[Items stored from a collection]
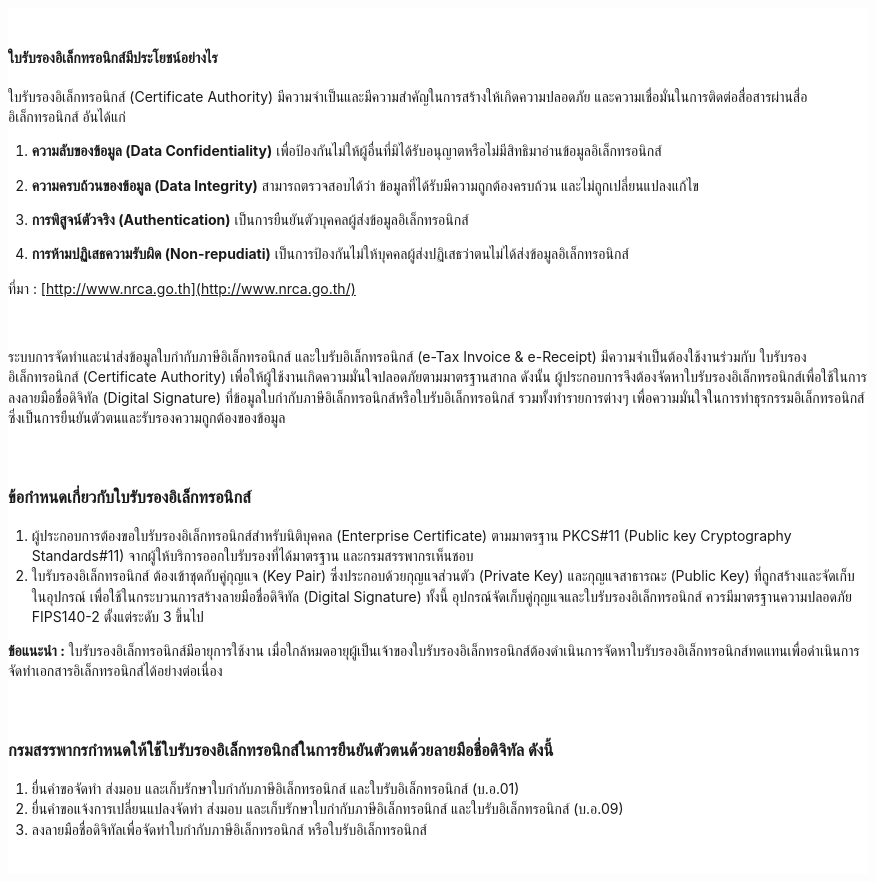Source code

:
‌

#### ใบรับรองอิเล็กทรอนิกส์มีประโยชน์อย่างไร‌

ใบรับรองอิเล็กทรอนิกส์ (Certificate Authority) มีความจำเป็นและมีความสำคัญในการสร้างให้เกิดความปลอดภัย และความเชื่อมั่นในการติดต่อสื่อสารผ่านสื่ออิเล็กทรอนิกส์ อันได้แก่‌

1.  **ความลับของข้อมูล (Data Confidentiality)** เพื่อป้องกันไม่ให้ผู้อื่นที่มิได้รับอนุญาตหรือไม่มีสิทธิมาอ่านข้อมูลอิเล็กทรอนิกส์
    
2.  **ความครบถ้วนของข้อมูล (Data Integrity)** สามารถตรวจสอบได้ว่า ข้อมูลที่ได้รับมีความถูกต้องครบถ้วน และไม่ถูกเปลี่ยนแปลงแก้ไข
    
3.  **การพิสูจน์ตัวจริง (Authentication)** เป็นการยืนยันตัวบุคคลผู้ส่งข้อมูลอิเล็กทรอนิกส์
    
4.  **การห้ามปฏิเสธความรับผิด (Non-repudiati)** เป็นการป้องกันไม่ให้บุคคลผู้ส่งปฏิเสธว่าตนไม่ได้ส่งข้อมูลอิเล็กทรอนิกส์‌

ที่มา : [http://www.nrca.go.th](http://www.nrca.go.th/)

‌

ระบบการจัดทำและนำส่งข้อมูลใบกำกับภาษีอิเล็กทรอนิกส์ และใบรับอิเล็กทรอนิกส์ (e-Tax Invoice & e-Receipt) มีความจำเป็นต้องใช้งานร่วมกับ ใบรับรองอิเล็กทรอนิกส์ (Certificate Authority) เพื่อให้ผู้ใช้งานเกิดความมั่นใจปลอดภัยตามมาตรฐานสากล ดังนั้น ผู้ประกอบการจึงต้องจัดหาใบรับรองอิเล็กทรอนิกส์เพื่อใช้ในการลงลายมือชื่อดิจิทัล (Digital Signature) ที่ข้อมูลใบกำกับภาษีอิเล็กทรอนิกส์หรือใบรับอิเล็กทรอนิกส์ รวมทั้งทำรายการต่างๆ เพื่อความมั่นใจในการทำธุรกรรมอิเล็กทรอนิกส์ซึ่งเป็นการยืนยันตัวตนและรับรองความถูกต้องของข้อมูล

‌

### ข้อกำหนดเกี่ยวกับใบรับรองอิเล็กทรอนิกส์‌

1.  ผู้ประกอบการต้องขอใบรับรองอิเล็กทรอนิกส์สำหรับนิติบุคคล (Enterprise Certificate) ตามมาตรฐาน PKCS#11 (Public key Cryptography Standards#11) จากผู้ให้บริการออกใบรับรองที่ได้มาตรฐาน และกรมสรรพากรเห็นชอบ
2. ใบรับรองอิเล็กทรอนิกส์ ต้องเข้าชุดกับคู่กุญแจ (Key Pair) ซึ่งประกอบด้วยกุญแจส่วนตัว (Private Key) และกุญแจสาธารณะ (Public Key) ที่ถูกสร้างและจัดเก็บในอุปกรณ์ เพื่อใช้ในกระบวนการสร้างลายมือชื่อดิจิทัล (Digital Signature) ทั้งนี้ อุปกรณ์จัดเก็บคู่กุญแจและใบรับรองอิเล็กทรอนิกส์ ควรมีมาตรฐานความปลอดภัย FIPS140-2 ตั้งแต่ระดับ 3 ขึ้นไป
    
**ข้อแนะนำ :** ใบรับรองอิเล็กทรอนิกส์มีอายุการใช้งาน เมื่อใกล้หมดอายุผู้เป็นเจ้าของใบรับรองอิเล็กทรอนิกส์ต้องดำเนินการจัดหาใบรับรองอิเล็กทรอนิกส์ทดแทนเพื่อดำเนินการจัดทำเอกสารอิเล็กทรอนิกส์ได้อย่างต่อเนื่อง

‌

### กรมสรรพากรกำหนดให้ใช้ใบรับรองอิเล็กทรอนิกส์ในการยืนยันตัวตนด้วยลายมือชื่อดิจิทัล ดังนี้‌

1.  ยื่นคำขอจัดทำ ส่งมอบ และเก็บรักษาใบกำกับภาษีอิเล็กทรอนิกส์ และใบรับอิเล็กทรอนิกส์ (บ.อ.01)    
2.  ยื่นคำขอแจ้งการเปลี่ยนแปลงจัดทำ ส่งมอบ และเก็บรักษาใบกำกับภาษีอิเล็กทรอนิกส์ และใบรับอิเล็กทรอนิกส์ (บ.อ.09)    
3.  ลงลายมือชื่อดิจิทัลเพื่อจัดทำใบกำกับภาษีอิเล็กทรอนิกส์ หรือใบรับอิเล็กทรอนิกส์
    

‌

**Task to carry out**
Starting with the line containing "(Data Integrity)** สามารถตรวจสอบได้ว่า" and continuing through the line containing "### ข้อกำหนดเก", rename "Authentication" to "Identity Verification" and reproduce only those lines with everything else unchanged.

**Answer space**
2.  **ความครบถ้วนของข้อมูล (Data Integrity)** สามารถตรวจสอบได้ว่า ข้อมูลที่ได้รับมีความถูกต้องครบถ้วน และไม่ถูกเปลี่ยนแปลงแก้ไข
    
3.  **การพิสูจน์ตัวจริง (Identity Verification)** เป็นการยืนยันตัวบุคคลผู้ส่งข้อมูลอิเล็กทรอนิกส์
    
4.  **การห้ามปฏิเสธความรับผิด (Non-repudiati)** เป็นการป้องกันไม่ให้บุคคลผู้ส่งปฏิเสธว่าตนไม่ได้ส่งข้อมูลอิเล็กทรอนิกส์‌

ที่มา : [http://www.nrca.go.th](http://www.nrca.go.th/)

‌

ระบบการจัดทำและนำส่งข้อมูลใบกำกับภาษีอิเล็กทรอนิกส์ และใบรับอิเล็กทรอนิกส์ (e-Tax Invoice & e-Receipt) มีความจำเป็นต้องใช้งานร่วมกับ ใบรับรองอิเล็กทรอนิกส์ (Certificate Authority) เพื่อให้ผู้ใช้งานเกิดความมั่นใจปลอดภัยตามมาตรฐานสากล ดังนั้น ผู้ประกอบการจึงต้องจัดหาใบรับรองอิเล็กทรอนิกส์เพื่อใช้ในการลงลายมือชื่อดิจิทัล (Digital Signature) ที่ข้อมูลใบกำกับภาษีอิเล็กทรอนิกส์หรือใบรับอิเล็กทรอนิกส์ รวมทั้งทำรายการต่างๆ เพื่อความมั่นใจในการทำธุรกรรมอิเล็กทรอนิกส์ซึ่งเป็นการยืนยันตัวตนและรับรองความถูกต้องของข้อมูล

‌

### ข้อกำหนดเกี่ยวกับใบรับรองอิเล็กทรอนิกส์‌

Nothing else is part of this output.